Celui qui est à présent en prison a toujours assuré qu'il ne dénoncerait pardonne. Mais il a également déclaré qu'il se sentait « abandonné » par Temer et son groupe. De là la panique qui s'est emparée de Brasilia hier et dont les reflets sont parvenus jusqu'au Japon,, à l'autre bout du monde.
Cunha est l'objet de 6 enquêtes judiciaires.

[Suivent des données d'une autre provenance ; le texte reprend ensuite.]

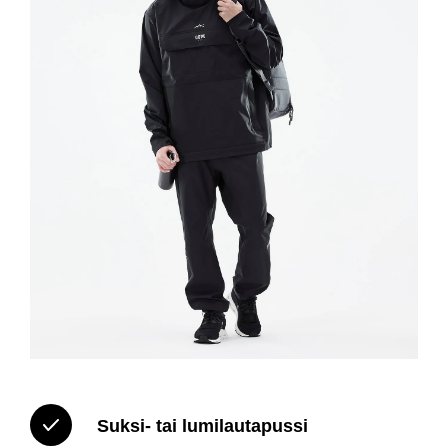
Suksi- tai lumilautapussi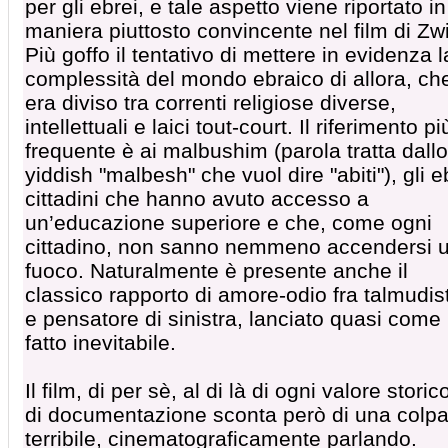
per gli ebrei, e tale aspetto viene riportato in
maniera piuttosto convincente nel film di Zw
Più goffo il tentativo di mettere in evidenza l
complessità del mondo ebraico di allora, ch
era diviso tra correnti religiose diverse,
intellettuali e laici tout-court. Il riferimento pi
frequente è ai malbushim (parola tratta dallo
yiddish "malbesh" che vuol dire "abiti"), gli e
cittadini che hanno avuto accesso a
un’educazione superiore e che, come ogni
cittadino, non sanno nemmeno accendersi 
fuoco. Naturalmente è presente anche il
classico rapporto di amore-odio fra talmudis
e pensatore di sinistra, lanciato quasi come
fatto inevitabile.
Il film, di per sè, al di là di ogni valore storic
di documentazione sconta però di una colp
terribile, cinematograficamente parlando.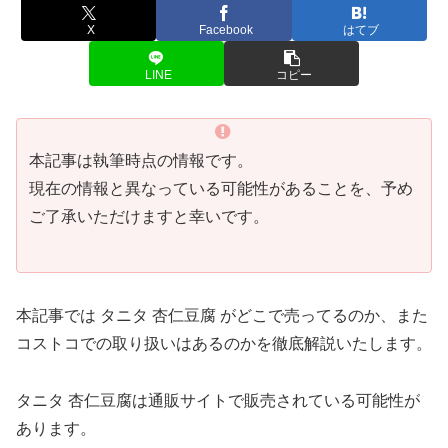
X
Facebook
はてブ
LINE
コピー
本記事は執筆時点の情報です。
現在の情報と異なっている可能性があることを、予め
ご了承いただけますと幸いです。
本記事では タニタ 杏仁豆腐 がどこで売ってるのか、また
コストコでの取り扱いはあるのかを徹底解説いたします。
タニタ 杏仁豆腐は通販サイトで販売されている可能性が
あります。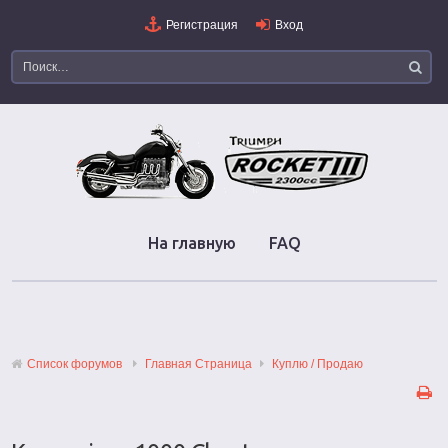
Регистрация
Вход
На главную
FAQ
Список форумов
Главная Страница
Куплю / Продаю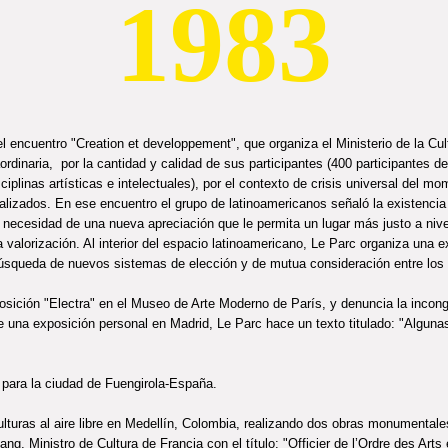
1983
 el encuentro "Creation et developpement", que organiza el Ministerio de la Cu
rdinaria, por la cantidad y calidad de sus participantes (400 participantes de 
iplinas artísticas e intelectuales), por el contexto de crisis universal del m
ealizados. En ese encuentro el grupo de latinoamericanos señaló la existencia 
a necesidad de una nueva apreciación que le permita un lugar más justo a nive
 valorización. Al interior del espacio latinoamericano, Le Parc organiza una e
 búsqueda de nuevos sistemas de elección y de mutua consideración entre los 
posición "Electra" en el Museo de Arte Moderno de París, y denuncia la incon
e una exposición personal en Madrid, Le Parc hace un texto titulado: "Algunas
para la ciudad de Fuengirola-España.
ulturas al aire libre en Medellín, Colombia, realizando dos obras monumentale
, Ministro de Cultura de Francia con el título: "Officier de l’Ordre des Arts 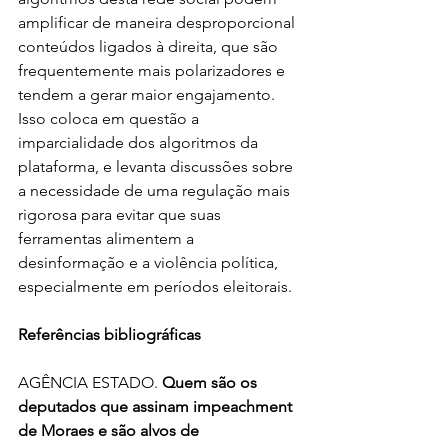
amplificar de maneira desproporcional 
conteúdos ligados à direita, que são 
frequentemente mais polarizadores e 
tendem a gerar maior engajamento. 
Isso coloca em questão a 
imparcialidade dos algoritmos da 
plataforma, e levanta discussões sobre 
a necessidade de uma regulação mais 
rigorosa para evitar que suas 
ferramentas alimentem a 
desinformação e a violência política, 
especialmente em períodos eleitorais.
Referências bibliográficas
AGÊNCIA ESTADO. 
Quem são os 
deputados que assinam impeachment 
de Moraes e são alvos de 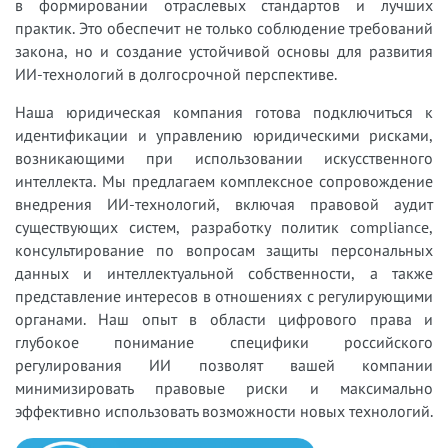
в формировании отраслевых стандартов и лучших
практик. Это обеспечит не только соблюдение требований
закона, но и создание устойчивой основы для развития
ИИ-технологий в долгосрочной перспективе.
Наша юридическая компания готова подключиться к
идентификации и управлению юридическими рисками,
возникающими при использовании искусственного
интеллекта. Мы предлагаем комплексное сопровождение
внедрения ИИ-технологий, включая правовой аудит
существующих систем, разработку политик compliance,
консультирование по вопросам защиты персональных
данных и интеллектуальной собственности, а также
представление интересов в отношениях с регулирующими
органами. Наш опыт в области цифрового права и
глубокое понимание специфики российского
регулирования ИИ позволят вашей компании
минимизировать правовые риски и максимально
эффективно использовать возможности новых технологий.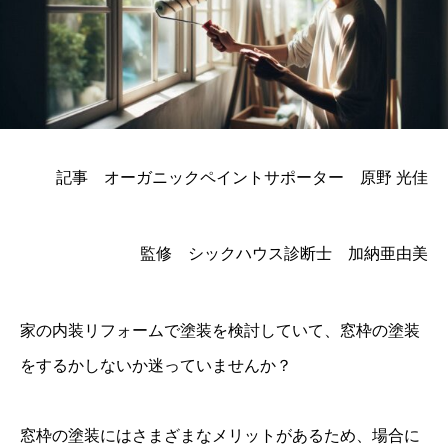
記事 オーガニックペイントサポーター 原野 光佳
監修 シックハウス診断士 加納亜由美
家の内装リフォームで塗装を検討していて、窓枠の塗装
をするかしないか迷っていませんか？
窓枠の塗装にはさまざまなメリットがあるため、場合に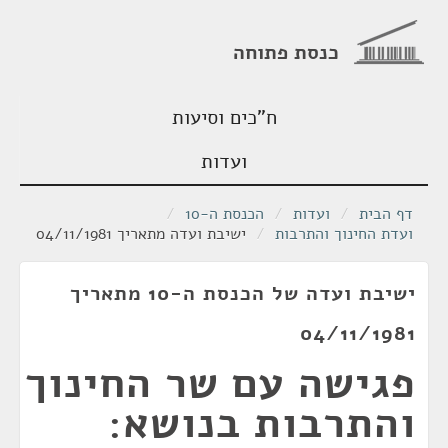
כנסת פתוחה
ח"כים וסיעות
ועדות
דף הבית
/
ועדות
/
הכנסת ה-10
/
ועדת החינוך והתרבות
/
ישיבת ועדה מתאריך 04/11/1981
ישיבת ועדה של הכנסת ה-10 מתאריך
04/11/1981
פגישה עם שר החינוך
והתרבות בנושא: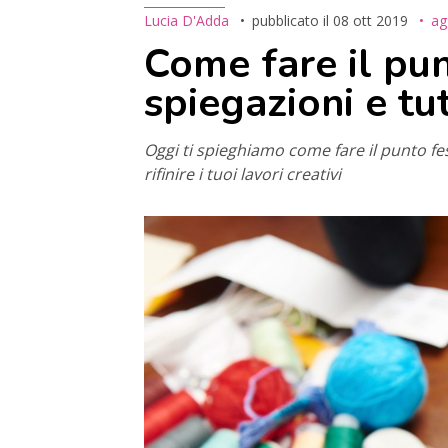
Lucia D'Adda
pubblicato il
08 ott 2019
ag
Come fare il pun
spiegazioni e tu
Oggi ti spieghiamo come fare il punto fe
rifinire i tuoi lavori creativi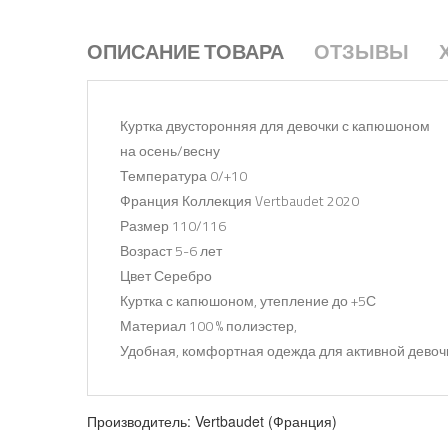
ОПИСАНИЕ ТОВАРА
ОТЗЫВЫ
Куртка двусторонняя для девочки с капюшоном
на осень/весну
Температура 0/+10
Франция Коллекция Vertbaudet 2020
Размер 110/116
Возраст 5-6 лет
Цвет Серебро
Куртка с капюшоном, утепление до +5С
Материал 100 % полиэстер,
Удобная, комфортная одежда для активной девоч
Производитель:
Vertbaudet (Франция)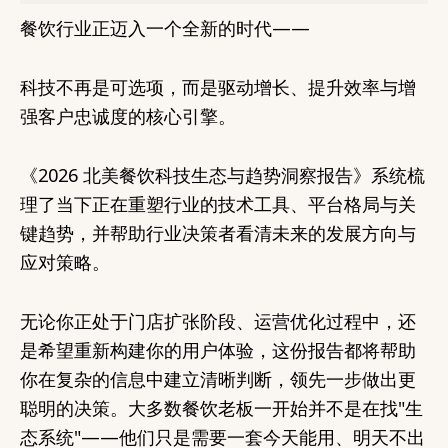
餐饮行业正迈入一个全新的时代——
科技不再是可选项，而是驱动增长、提升效率与增
强客户忠诚度的核心引擎。
《2026 北美餐饮科技生态与趋势洞察报告》系统梳
理了当下正在重塑行业的技术工具、平台格局与关
键趋势，并帮助行业决策者看清未来的发展方向与
应对策略。
无论你正处于门店扩张阶段、运营优化过程中，还
是希望重新构建你的用户体验，这份报告都将帮助
你在复杂的信息中建立清晰判断，领先一步做出更
聪明的决策。大多数餐饮老板一开始并不是在找"生
态系统"——他们只是需要一套今天能用、明天不出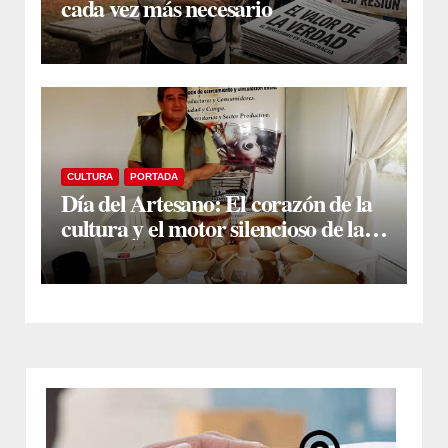
cada vez más necesario
CULTURA
PORTADA
Día del Artesano: El corazón de la
cultura y el motor silencioso de la
economía global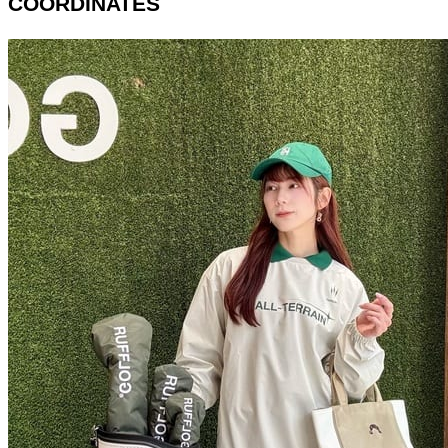
COORDINATES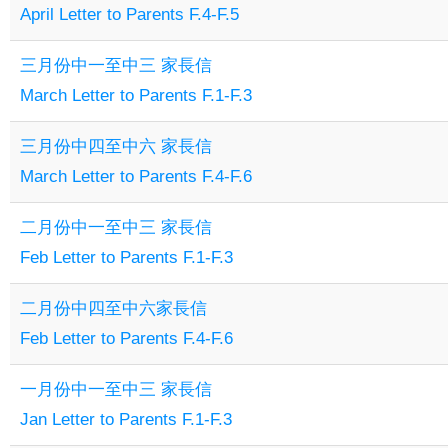
April Letter to Parents F.4-F.5
三月份中一至中三 家長信
March Letter to Parents F.1-F.3
三月份中四至中六 家長信
March Letter to Parents F.4-F.6
二月份中一至中三 家長信
Feb Letter to Parents F.1-F.3
二月份中四至中六家長信
Feb Letter to Parents F.4-F.6
一月份中一至中三 家長信
Jan Letter to Parents F.1-F.3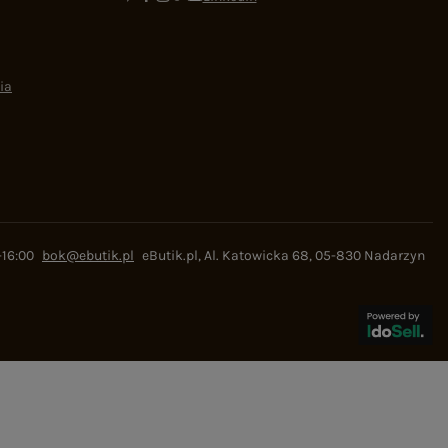
ia
-16:00
bok@ebutik.pl
eButik.pl
,
Al. Katowicka 68
,
05-830
Nadarzyn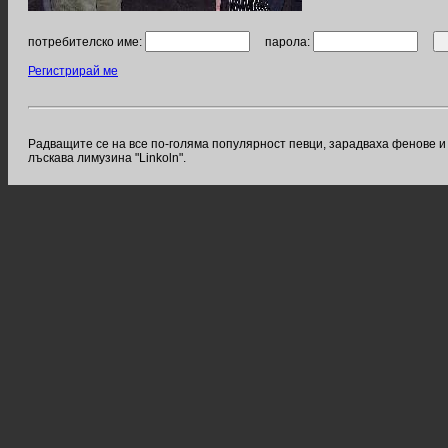
потребителско име:
парола:
Регистрирай ме
Радващите се на все по-голяма популярност певци, зарадваха фенове и п
лъскава лимузина "Linkoln".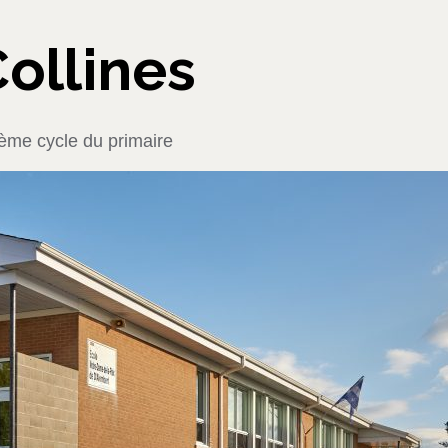
ollines
ième cycle du primaire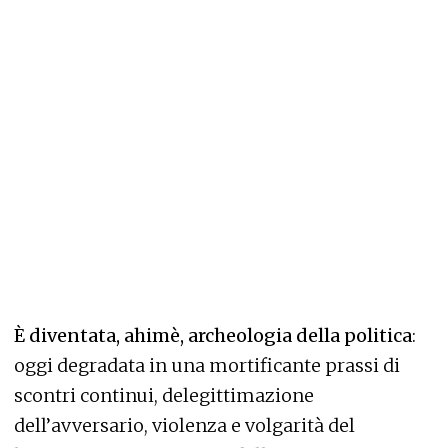
È diventata, ahimè, archeologia della politica
:
oggi degradata in una mortificante prassi di
scontri continui, delegittimazione
dell’avversario, violenza e volgarità del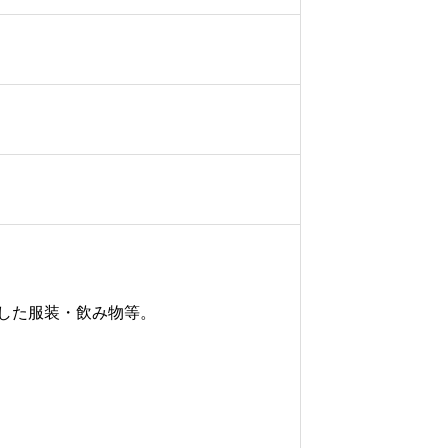
した服装・飲み物等。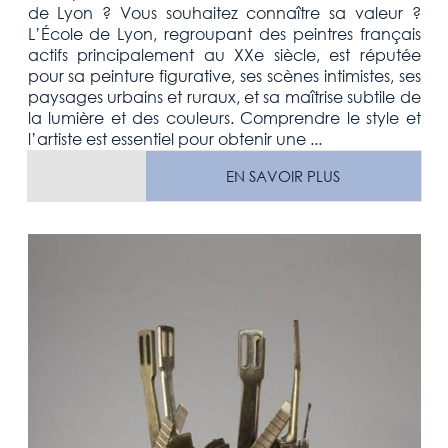
de Lyon ? Vous souhaitez connaître sa valeur ?
L’École de Lyon, regroupant des peintres français
actifs principalement au XXe siècle, est réputée
pour sa peinture figurative, ses scènes intimistes, ses
paysages urbains et ruraux, et sa maîtrise subtile de
la lumière et des couleurs. Comprendre le style et
l’artiste est essentiel pour obtenir une ...
EN SAVOIR PLUS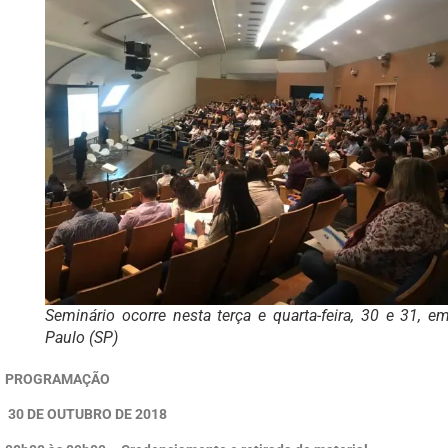
Seminário ocorre nesta terça e quarta-feira, 30 e 31, e
Paulo (SP)
PROGRAMAÇÃO
30 DE OUTUBRO DE 2018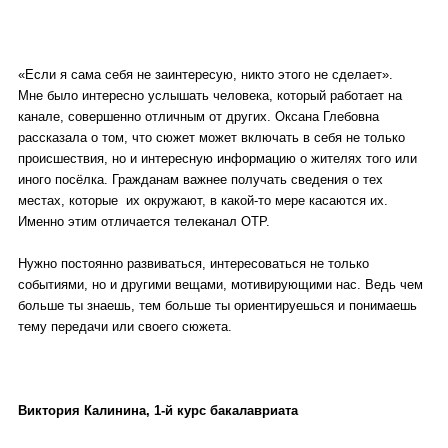
«Если я сама себя не заинтересую, никто этого не сделает».
Мне было интересно услышать человека, который работает на
канале, совершенно отличным от других. Оксана Глебовна
рассказала о том, что сюжет может включать в себя не только
происшествия, но и интересную информацию о жителях того или
иного посёлка. Гражданам важнее получать сведения о тех
местах, которые их окружают, в какой-то мере касаются их.
Именно этим отличается телеканал ОТР.
Нужно постоянно развиваться, интересоваться не только
событиями, но и другими вещами, мотивирующими нас. Ведь чем
больше ты знаешь, тем больше ты ориентируешься и понимаешь
тему передачи или своего сюжета.
Виктория Калинина, 1-й курс бакалавриата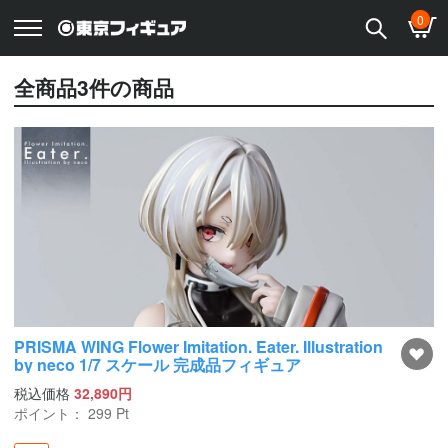
0
全商品
3
件の商品
PRISMA WING Flower Imitation. Eater. Illustration
by neco 1/7 スケール 完成品フィギュア
税込価格
32,890円
ポイント：
299
Pt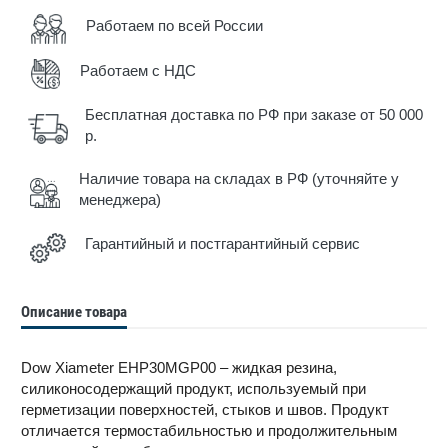
Работаем по всей России
Работаем с НДС
Бесплатная доставка по РФ при заказе от 50 000
р.
Наличие товара на складах в РФ (уточняйте у
менеджера)
Гарантийный и постгарантийный сервис
Описание товара
Dow Xiameter EHP30MGP00 – жидкая резина,
силиконосодержащий продукт, используемый при
герметизации поверхностей, стыков и швов. Продукт
отличается термостабильностью и продолжительным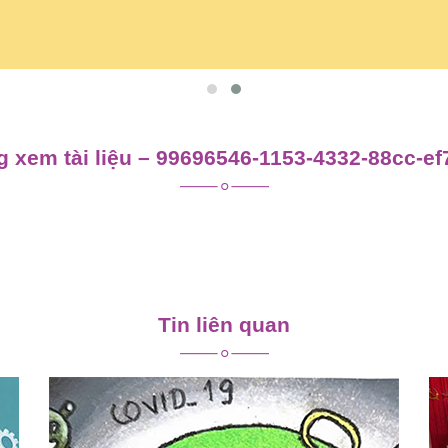
 xem tài liệu – 99696546-1153-4332-88cc-e
Tin liên quan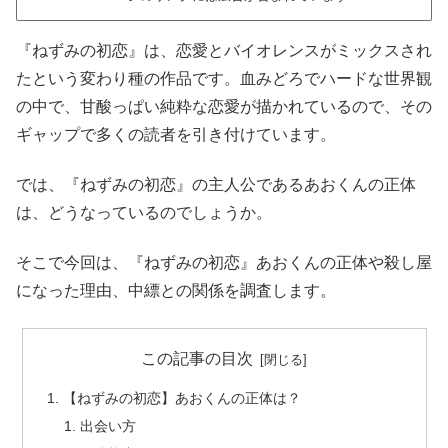
『ねずみの初恋』は、恋愛とバイオレンスがミックスされ
たという変わり種の作品です。血みどろでハードな世界観
の中で、甘酸っぱい純粋な恋愛が描かれているので、その
ギャップで多くの読者を引き付けています。
では、『ねずみの初恋』の主人公であるあおくんの正体
は、どうなっているのでしょうか。
そこで今回は、『ねずみの初恋』あおくんの正体や殺し屋
になった理由、中縹との関係を調査します。
この記事の目次
【ねずみの初恋】あおくんの正体は？
出会い方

Avec ce mandat d'arrêt, on a décrété la saisie de 220 millions de réaux – quelques 70 millions de dollars – de son patrimoine.
Jusqu'à il y a environ 6 mois, et malgré l'accumulation de dénonciations existantes, Cunha était bien traité par les médias hégémoniques qui ont soutenu la destitution de Dilma Rousseff et par tous ceux qui étaient impliqués dans le coup d'Etat institutionnel contre elle et même ses véritables artisans : le sénateur Aecio Neves, qui a perdu les élections en 2014 et ne s'est jamais résigné et l'ex président Fernando Henrique Cardoso.
Sitôt Dilma destituée, Cunha sentit que cela n'était pas nécessaire. En 12 jours, il perdit siège au Parlement et, en moins de 40 jours, sa liberté.
Ceux qui le connaissent rappellent qu'il n'est pas de ceux qui tombent seuls. Et qu'à partir de son arrestation, le gouvernement de Michel Temer est en sursis. Tout dépendra du temps dont Cunha aura besoin pour arriver à un accord avec la justice et commencer à parler.
Le Brésil semblait, hier, décidément condamné à des turbulences permanentes.